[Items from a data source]
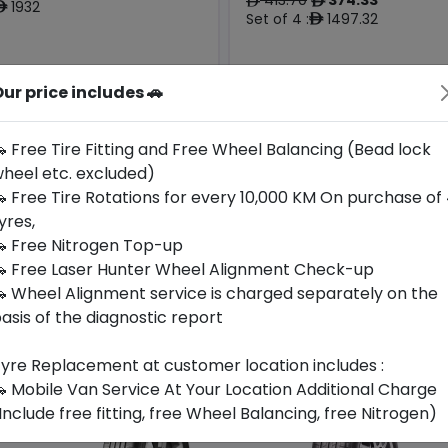
ê
ê
1932
ê
Set of 4 :
1497.32
ê
Origin
ur price includes 🚗
Year
Generic -
South
Cross
2026
Korea
-
Brand
 Free Tire Fitting and Free Wheel Balancing (Bead lock
heel etc. excluded)
Buy Now
Buy Now
 Free Tire Rotations for every 10,000 KM On purchase of
yres,
 Free Nitrogen Top-up
 Free Laser Hunter Wheel Alignment Check-up
 Wheel Alignment service is charged separately on the
asis of the diagnostic report
yre Replacement at customer location includes :
 Mobile Van Service At Your Location Additional Charge
Include free fitting, free Wheel Balancing, free Nitrogen)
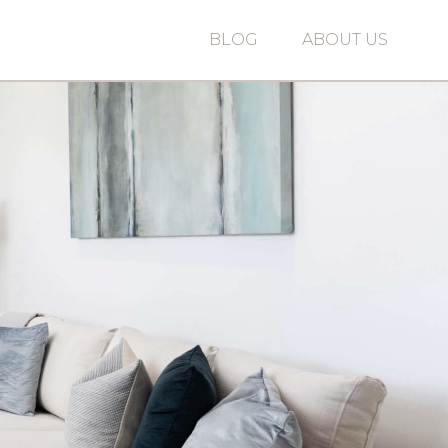
BLOG
ABOUT US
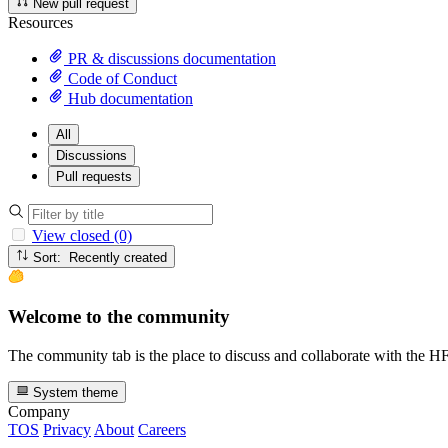
New pull request
Resources
PR & discussions documentation
Code of Conduct
Hub documentation
All
Discussions
Pull requests
View closed (0)
Sort: Recently created
Welcome to the community
The community tab is the place to discuss and collaborate with the 
System theme
Company
TOS
Privacy
About
Careers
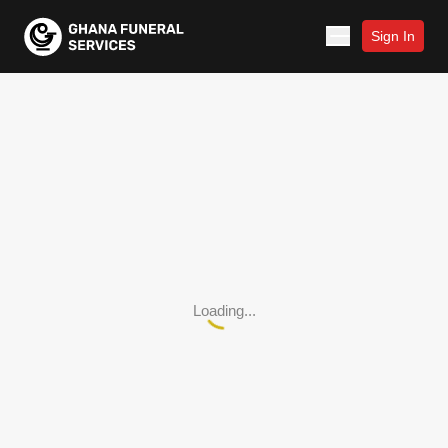
Sign In
Loading...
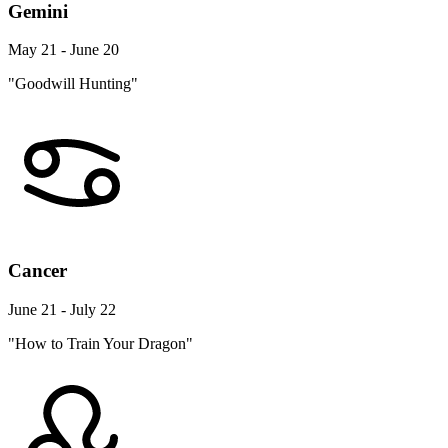
Gemini
May 21 - June 20
"Goodwill Hunting"
Cancer
June 21 - July 22
"How to Train Your Dragon"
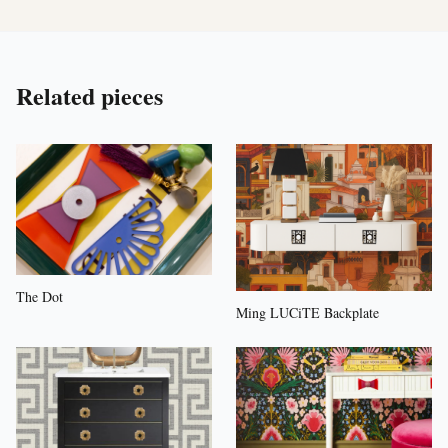
Related pieces
The Dot
Ming LUCiTE Backplate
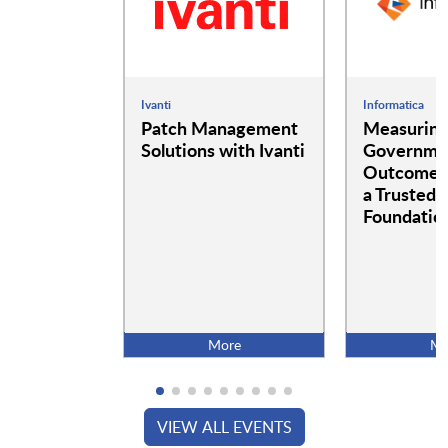
Ivanti
Informatica
Patch Management
Measurin
Solutions with Ivanti
Governme
Outcomes:
a Trusted 
Foundatio
More
Mo
VIEW ALL EVENTS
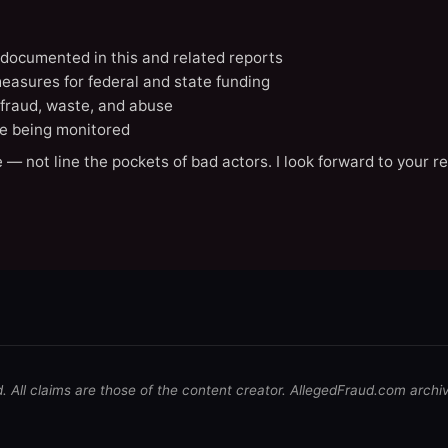
A documented in this and related reports
easures for federal and state funding
 fraud, waste, and abuse
e being monitored
 — not line the pockets of bad actors. I look forward to your r
d. All claims are those of the content creator. AllegedFraud.com archi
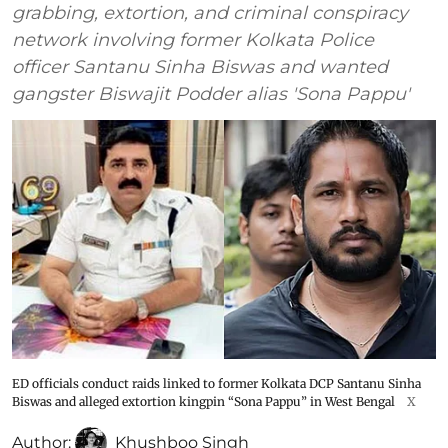
grabbing, extortion, and criminal conspiracy
network involving former Kolkata Police
officer Santanu Sinha Biswas and wanted
gangster Biswajit Podder alias 'Sona Pappu'
ED officials conduct raids linked to former Kolkata DCP Santanu Sinha
Biswas and alleged extortion kingpin “Sona Pappu” in West Bengal
X
Author:
Khushboo Singh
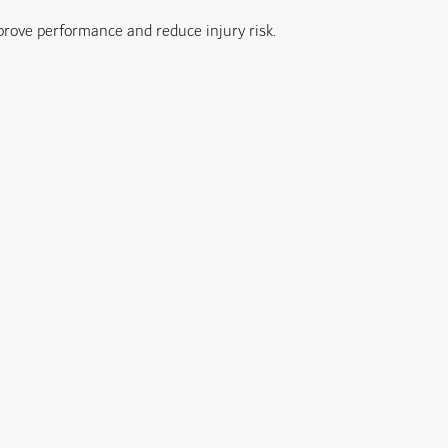
prove performance and reduce injury risk.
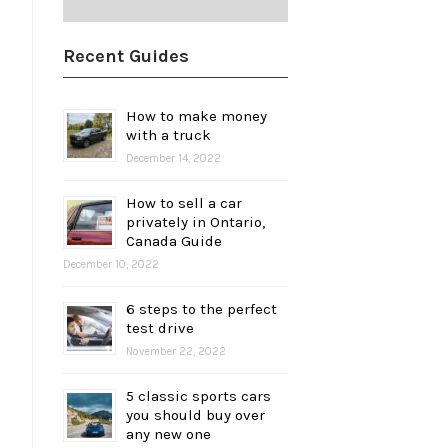
Recent Guides
How to make money
with a truck
December 14, 2022
How to sell a car
privately in Ontario,
Canada Guide
December 10, 2022
6 steps to the perfect
test drive
November 22, 2022
5 classic sports cars
you should buy over
any new one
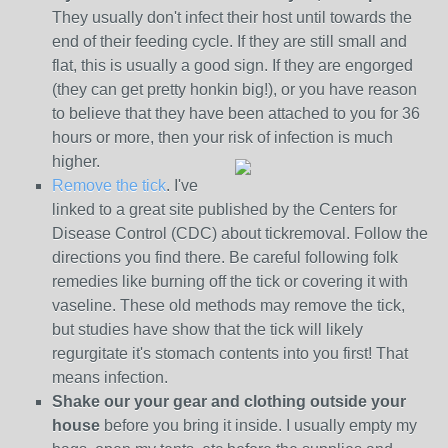
They usually don't infect their host until towards the
end of their feeding cycle. If they are still small and
flat, this is usually a good sign. If they are engorged
(they can get pretty honkin big!), or you have reason
to believe that they have been attached to you for 36
hours or more, then your risk of infection is much
higher.
Remove the tick
. I've
linked to a great site published by the Centers for
Disease Control (CDC) about tickremoval. Follow the
directions you find there. Be careful following folk
remedies like burning off the tick or covering it with
vaseline. These old methods may remove the tick,
but studies have show that the tick will likely
regurgitate it's stomach contents into you first! That
means infection.
Shake our your gear and clothing outside your
house
before you bring it inside. I usually empty my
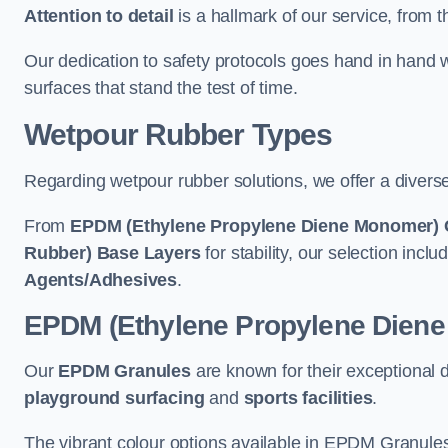
Attention to detail
is a hallmark of our service, from th
Our dedication to safety protocols goes hand in hand w
surfaces that stand the test of time.
Wetpour Rubber Types
Regarding wetpour rubber solutions, we offer a diverse
From
EPDM (Ethylene Propylene Diene Monomer) 
Rubber) Base Layers
for stability, our selection incl
Agents/Adhesives
.
EPDM (Ethylene Propylene Dien
Our
EPDM Granules
are known for their exceptional 
playground surfacing
and
sports facilities
.
The vibrant colour options available in EPDM Granules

- _What you have to do_
Swap "Recent Guides" for "Latest Guides" and write out all of these lines again with nothing else changed. Leave the pictures out.

- _Final answer_
ê
ê
1932
ê
Set of 4 :
1497.32
ê
Origin
ur price includes 🚗
Year
Generic -
South
Cross
2026
Korea
-
Brand
 Free Tire Fitting and Free Wheel Balancing (Bead lock
heel etc. excluded)
Buy Now
Buy Now
 Free Tire Rotations for every 10,000 KM On purchase of
yres,
 Free Nitrogen Top-up
 Free Laser Hunter Wheel Alignment Check-up
 Wheel Alignment service is charged separately on the
asis of the diagnostic report
yre Replacement at customer location includes :
 Mobile Van Service At Your Location Additional Charge
Include free fitting, free Wheel Balancing, free Nitrogen)
BLOG
ABOUT US
New pull request
Resources
PR & discussions documentation
Code of Conduct
Hub documentation
All
Discussions
Pull requests
View closed (0)
Sort: Recently created
Welcome to the community
The community tab is the place to discuss and collaborate with the 
System theme
Company
TOS
Privacy
About
Careers
Sign In
Loading...
Gemini
May 21 - June 20
"Goodwill Hunting"
Cancer
June 21 - July 22
"How to Train Your Dragon"
Related pieces
The Dot
Ming LUCiTE Backplate
Ivanti
Informatica
Patch Management
Measurin
Solutions with Ivanti
Governme
Outcomes:
a Trusted 
Foundatio
More
Mo
VIEW ALL EVENTS
A documented in this and related reports
easures for federal and state funding
 fraud, waste, and abuse
e being monitored
 — not line the pockets of bad actors. I look forward to your r
d. All claims are those of the content creator. AllegedFraud.com archi
grabbing, extortion, and criminal conspiracy
network involving former Kolkata Police
officer Santanu Sinha Biswas and wanted
gangster Biswajit Podder alias 'Sona Pappu'
ED officials conduct raids linked to former Kolkata DCP Santanu Sinha
Biswas and alleged extortion kingpin “Sona Pappu” in West Bengal
X
Author:
Khushboo Singh
prove performance and reduce injury risk.
Latest Guides
How to make money
with a truck
December 14, 2022
How to sell a car
privately in Ontario,
Canada Guide
December 10, 2022
6 steps to the perfect
test drive
November 22, 2022
5 classic sports cars
you should buy over
any new one
They usually don't infect their host until towards the
end of their feeding cycle. If they are still small and
flat, this is usually a good sign. If they are engorged
(they can get pretty honkin big!), or you have reason
to believe that they have been attached to you for 36
hours or more, then your risk of infection is much
higher.
Remove the tick
. I've
linked to a great site published by the Centers for
Disease Control (CDC) about tickremoval. Follow the
directions you find there. Be careful following folk
remedies like burning off the tick or covering it with
vaseline. These old methods may remove the tick,
but studies have show that the tick will likely
regurgitate it's stomach contents into you first! That
means infection.
Shake our your gear and clothing outside your
house
before you bring it inside. I usually empty my
Attention to detail
is a hallmark of our service, from th
Our dedication to safety protocols goes hand in hand w
surfaces that stand the test of time.
Wetpour Rubber Types
Regarding wetpour rubber solutions, we offer a diverse
From
EPDM (Ethylene Propylene Diene Monomer) 
Rubber) Base Layers
for stability, our selection incl
Agents/Adhesives
.
EPDM (Ethylene Propylene Dien
Our
EPDM Granules
are known for their exceptional 
playground surfacing
and
sports facilities
.
The vibrant colour options available in EPDM Granules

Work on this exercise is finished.